Exercise prompt:
Rewrite the items below, replacing each occurrence of "collectors" with "collected by" and leaving all other text unchanged.

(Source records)
* * *

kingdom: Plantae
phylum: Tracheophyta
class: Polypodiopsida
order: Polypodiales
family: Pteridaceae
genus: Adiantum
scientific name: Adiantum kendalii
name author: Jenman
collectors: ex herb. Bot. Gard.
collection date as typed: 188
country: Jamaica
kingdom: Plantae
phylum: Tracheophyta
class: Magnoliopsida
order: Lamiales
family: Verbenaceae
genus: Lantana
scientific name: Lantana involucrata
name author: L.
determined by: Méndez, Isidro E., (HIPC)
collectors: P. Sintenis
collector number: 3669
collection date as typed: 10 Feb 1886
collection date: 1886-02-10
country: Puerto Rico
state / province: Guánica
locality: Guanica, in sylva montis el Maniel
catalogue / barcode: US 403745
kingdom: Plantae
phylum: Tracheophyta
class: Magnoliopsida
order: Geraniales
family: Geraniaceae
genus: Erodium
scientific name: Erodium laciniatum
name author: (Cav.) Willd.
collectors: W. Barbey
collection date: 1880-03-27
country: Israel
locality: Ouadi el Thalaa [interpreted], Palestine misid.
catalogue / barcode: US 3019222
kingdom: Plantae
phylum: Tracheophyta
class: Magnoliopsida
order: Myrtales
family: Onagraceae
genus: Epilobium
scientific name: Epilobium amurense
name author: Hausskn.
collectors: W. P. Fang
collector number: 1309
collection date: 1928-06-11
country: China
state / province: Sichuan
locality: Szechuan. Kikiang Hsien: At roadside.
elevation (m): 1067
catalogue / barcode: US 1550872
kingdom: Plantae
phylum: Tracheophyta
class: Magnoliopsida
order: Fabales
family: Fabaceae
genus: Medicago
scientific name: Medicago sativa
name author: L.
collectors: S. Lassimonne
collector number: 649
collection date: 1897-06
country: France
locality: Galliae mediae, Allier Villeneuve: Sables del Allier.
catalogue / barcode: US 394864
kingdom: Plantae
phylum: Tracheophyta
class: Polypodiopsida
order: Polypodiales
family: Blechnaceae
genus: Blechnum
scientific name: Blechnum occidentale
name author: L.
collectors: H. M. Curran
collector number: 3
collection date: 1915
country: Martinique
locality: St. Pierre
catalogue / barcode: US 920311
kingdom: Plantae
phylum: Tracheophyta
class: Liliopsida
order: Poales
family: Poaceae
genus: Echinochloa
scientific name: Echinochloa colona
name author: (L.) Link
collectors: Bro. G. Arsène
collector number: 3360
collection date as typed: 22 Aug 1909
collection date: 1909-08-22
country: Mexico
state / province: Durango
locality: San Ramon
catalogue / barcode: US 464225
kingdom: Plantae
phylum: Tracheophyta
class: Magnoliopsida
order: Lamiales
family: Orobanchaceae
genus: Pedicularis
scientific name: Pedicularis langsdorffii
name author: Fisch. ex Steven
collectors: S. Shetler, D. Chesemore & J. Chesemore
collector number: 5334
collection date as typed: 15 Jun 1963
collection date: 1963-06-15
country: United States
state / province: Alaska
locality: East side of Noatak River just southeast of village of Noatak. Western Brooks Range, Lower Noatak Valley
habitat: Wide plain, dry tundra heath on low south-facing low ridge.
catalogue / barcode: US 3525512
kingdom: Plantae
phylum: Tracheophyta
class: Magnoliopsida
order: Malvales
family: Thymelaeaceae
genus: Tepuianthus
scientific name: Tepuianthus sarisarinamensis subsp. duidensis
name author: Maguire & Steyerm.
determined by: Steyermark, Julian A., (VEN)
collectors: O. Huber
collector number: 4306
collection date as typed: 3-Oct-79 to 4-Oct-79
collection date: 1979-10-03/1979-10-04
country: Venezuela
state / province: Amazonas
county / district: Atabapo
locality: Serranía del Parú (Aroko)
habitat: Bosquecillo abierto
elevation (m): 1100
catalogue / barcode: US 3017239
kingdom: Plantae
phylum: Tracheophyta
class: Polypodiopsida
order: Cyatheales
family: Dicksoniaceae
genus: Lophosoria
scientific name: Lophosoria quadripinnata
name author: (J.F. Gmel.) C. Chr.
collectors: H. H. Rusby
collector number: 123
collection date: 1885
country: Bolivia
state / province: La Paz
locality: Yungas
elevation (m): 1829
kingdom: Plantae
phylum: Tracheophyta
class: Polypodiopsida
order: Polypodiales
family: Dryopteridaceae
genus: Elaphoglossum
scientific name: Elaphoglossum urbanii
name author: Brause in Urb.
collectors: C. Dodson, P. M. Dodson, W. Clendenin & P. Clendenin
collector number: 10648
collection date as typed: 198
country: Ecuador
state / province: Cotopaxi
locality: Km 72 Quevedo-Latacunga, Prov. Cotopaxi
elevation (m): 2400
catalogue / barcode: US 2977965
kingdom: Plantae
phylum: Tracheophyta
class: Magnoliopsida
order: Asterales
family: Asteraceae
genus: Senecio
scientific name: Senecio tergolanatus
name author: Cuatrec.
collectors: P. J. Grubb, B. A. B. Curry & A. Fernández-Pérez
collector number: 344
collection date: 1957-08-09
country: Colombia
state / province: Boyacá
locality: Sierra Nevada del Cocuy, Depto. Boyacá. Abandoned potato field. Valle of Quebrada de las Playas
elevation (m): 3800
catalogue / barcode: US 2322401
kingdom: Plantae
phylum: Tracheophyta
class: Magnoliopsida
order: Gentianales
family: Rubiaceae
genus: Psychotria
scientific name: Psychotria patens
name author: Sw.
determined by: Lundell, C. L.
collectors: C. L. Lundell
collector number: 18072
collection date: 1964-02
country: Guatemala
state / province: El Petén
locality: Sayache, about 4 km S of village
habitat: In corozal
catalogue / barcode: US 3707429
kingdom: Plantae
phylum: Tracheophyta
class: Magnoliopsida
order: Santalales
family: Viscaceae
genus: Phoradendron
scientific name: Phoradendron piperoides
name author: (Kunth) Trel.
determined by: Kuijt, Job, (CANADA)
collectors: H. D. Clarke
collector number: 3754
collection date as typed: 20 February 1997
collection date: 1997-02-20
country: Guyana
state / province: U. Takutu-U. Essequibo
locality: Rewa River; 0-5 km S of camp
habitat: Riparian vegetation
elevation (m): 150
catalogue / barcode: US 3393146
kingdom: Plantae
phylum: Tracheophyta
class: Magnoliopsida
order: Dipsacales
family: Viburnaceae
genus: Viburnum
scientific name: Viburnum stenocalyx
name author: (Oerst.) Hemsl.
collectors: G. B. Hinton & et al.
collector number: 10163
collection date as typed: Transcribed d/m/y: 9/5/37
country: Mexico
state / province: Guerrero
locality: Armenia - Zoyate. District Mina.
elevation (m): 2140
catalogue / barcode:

* * *

The solution:
kingdom: Plantae
phylum: Tracheophyta
class: Polypodiopsida
order: Polypodiales
family: Pteridaceae
genus: Adiantum
scientific name: Adiantum kendalii
name author: Jenman
collected by: ex herb. Bot. Gard.
collection date as typed: 188
country: Jamaica
kingdom: Plantae
phylum: Tracheophyta
class: Magnoliopsida
order: Lamiales
family: Verbenaceae
genus: Lantana
scientific name: Lantana involucrata
name author: L.
determined by: Méndez, Isidro E., (HIPC)
collected by: P. Sintenis
collector number: 3669
collection date as typed: 10 Feb 1886
collection date: 1886-02-10
country: Puerto Rico
state / province: Guánica
locality: Guanica, in sylva montis el Maniel
catalogue / barcode: US 403745
kingdom: Plantae
phylum: Tracheophyta
class: Magnoliopsida
order: Geraniales
family: Geraniaceae
genus: Erodium
scientific name: Erodium laciniatum
name author: (Cav.) Willd.
collected by: W. Barbey
collection date: 1880-03-27
country: Israel
locality: Ouadi el Thalaa [interpreted], Palestine misid.
catalogue / barcode: US 3019222
kingdom: Plantae
phylum: Tracheophyta
class: Magnoliopsida
order: Myrtales
family: Onagraceae
genus: Epilobium
scientific name: Epilobium amurense
name author: Hausskn.
collected by: W. P. Fang
collector number: 1309
collection date: 1928-06-11
country: China
state / province: Sichuan
locality: Szechuan. Kikiang Hsien: At roadside.
elevation (m): 1067
catalogue / barcode: US 1550872
kingdom: Plantae
phylum: Tracheophyta
class: Magnoliopsida
order: Fabales
family: Fabaceae
genus: Medicago
scientific name: Medicago sativa
name author: L.
collected by: S. Lassimonne
collector number: 649
collection date: 1897-06
country: France
locality: Galliae mediae, Allier Villeneuve: Sables del Allier.
catalogue / barcode: US 394864
kingdom: Plantae
phylum: Tracheophyta
class: Polypodiopsida
order: Polypodiales
family: Blechnaceae
genus: Blechnum
scientific name: Blechnum occidentale
name author: L.
collected by: H. M. Curran
collector number: 3
collection date: 1915
country: Martinique
locality: St. Pierre
catalogue / barcode: US 920311
kingdom: Plantae
phylum: Tracheophyta
class: Liliopsida
order: Poales
family: Poaceae
genus: Echinochloa
scientific name: Echinochloa colona
name author: (L.) Link
collected by: Bro. G. Arsène
collector number: 3360
collection date as typed: 22 Aug 1909
collection date: 1909-08-22
country: Mexico
state / province: Durango
locality: San Ramon
catalogue / barcode: US 464225
kingdom: Plantae
phylum: Tracheophyta
class: Magnoliopsida
order: Lamiales
family: Orobanchaceae
genus: Pedicularis
scientific name: Pedicularis langsdorffii
name author: Fisch. ex Steven
collected by: S. Shetler, D. Chesemore & J. Chesemore
collector number: 5334
collection date as typed: 15 Jun 1963
collection date: 1963-06-15
country: United States
state / province: Alaska
locality: East side of Noatak River just southeast of village of Noatak. Western Brooks Range, Lower Noatak Valley
habitat: Wide plain, dry tundra heath on low south-facing low ridge.
catalogue / barcode: US 3525512
kingdom: Plantae
phylum: Tracheophyta
class: Magnoliopsida
order: Malvales
family: Thymelaeaceae
genus: Tepuianthus
scientific name: Tepuianthus sarisarinamensis subsp. duidensis
name author: Maguire & Steyerm.
determined by: Steyermark, Julian A., (VEN)
collected by: O. Huber
collector number: 4306
collection date as typed: 3-Oct-79 to 4-Oct-79
collection date: 1979-10-03/1979-10-04
country: Venezuela
state / province: Amazonas
county / district: Atabapo
locality: Serranía del Parú (Aroko)
habitat: Bosquecillo abierto
elevation (m): 1100
catalogue / barcode: US 3017239
kingdom: Plantae
phylum: Tracheophyta
class: Polypodiopsida
order: Cyatheales
family: Dicksoniaceae
genus: Lophosoria
scientific name: Lophosoria quadripinnata
name author: (J.F. Gmel.) C. Chr.
collected by: H. H. Rusby
collector number: 123
collection date: 1885
country: Bolivia
state / province: La Paz
locality: Yungas
elevation (m): 1829
kingdom: Plantae
phylum: Tracheophyta
class: Polypodiopsida
order: Polypodiales
family: Dryopteridaceae
genus: Elaphoglossum
scientific name: Elaphoglossum urbanii
name author: Brause in Urb.
collected by: C. Dodson, P. M. Dodson, W. Clendenin & P. Clendenin
collector number: 10648
collection date as typed: 198
country: Ecuador
state / province: Cotopaxi
locality: Km 72 Quevedo-Latacunga, Prov. Cotopaxi
elevation (m): 2400
catalogue / barcode: US 2977965
kingdom: Plantae
phylum: Tracheophyta
class: Magnoliopsida
order: Asterales
family: Asteraceae
genus: Senecio
scientific name: Senecio tergolanatus
name author: Cuatrec.
collected by: P. J. Grubb, B. A. B. Curry & A. Fernández-Pérez
collector number: 344
collection date: 1957-08-09
country: Colombia
state / province: Boyacá
locality: Sierra Nevada del Cocuy, Depto. Boyacá. Abandoned potato field. Valle of Quebrada de las Playas
elevation (m): 3800
catalogue / barcode: US 2322401
kingdom: Plantae
phylum: Tracheophyta
class: Magnoliopsida
order: Gentianales
family: Rubiaceae
genus: Psychotria
scientific name: Psychotria patens
name author: Sw.
determined by: Lundell, C. L.
collected by: C. L. Lundell
collector number: 18072
collection date: 1964-02
country: Guatemala
state / province: El Petén
locality: Sayache, about 4 km S of village
habitat: In corozal
catalogue / barcode: US 3707429
kingdom: Plantae
phylum: Tracheophyta
class: Magnoliopsida
order: Santalales
family: Viscaceae
genus: Phoradendron
scientific name: Phoradendron piperoides
name author: (Kunth) Trel.
determined by: Kuijt, Job, (CANADA)
collected by: H. D. Clarke
collector number: 3754
collection date as typed: 20 February 1997
collection date: 1997-02-20
country: Guyana
state / province: U. Takutu-U. Essequibo
locality: Rewa River; 0-5 km S of camp
habitat: Riparian vegetation
elevation (m): 150
catalogue / barcode: US 3393146
kingdom: Plantae
phylum: Tracheophyta
class: Magnoliopsida
order: Dipsacales
family: Viburnaceae
genus: Viburnum
scientific name: Viburnum stenocalyx
name author: (Oerst.) Hemsl.
collected by: G. B. Hinton & et al.
collector number: 10163
collection date as typed: Transcribed d/m/y: 9/5/37
country: Mexico
state / province: Guerrero
locality: Armenia - Zoyate. District Mina.
elevation (m): 2140
catalogue / barcode:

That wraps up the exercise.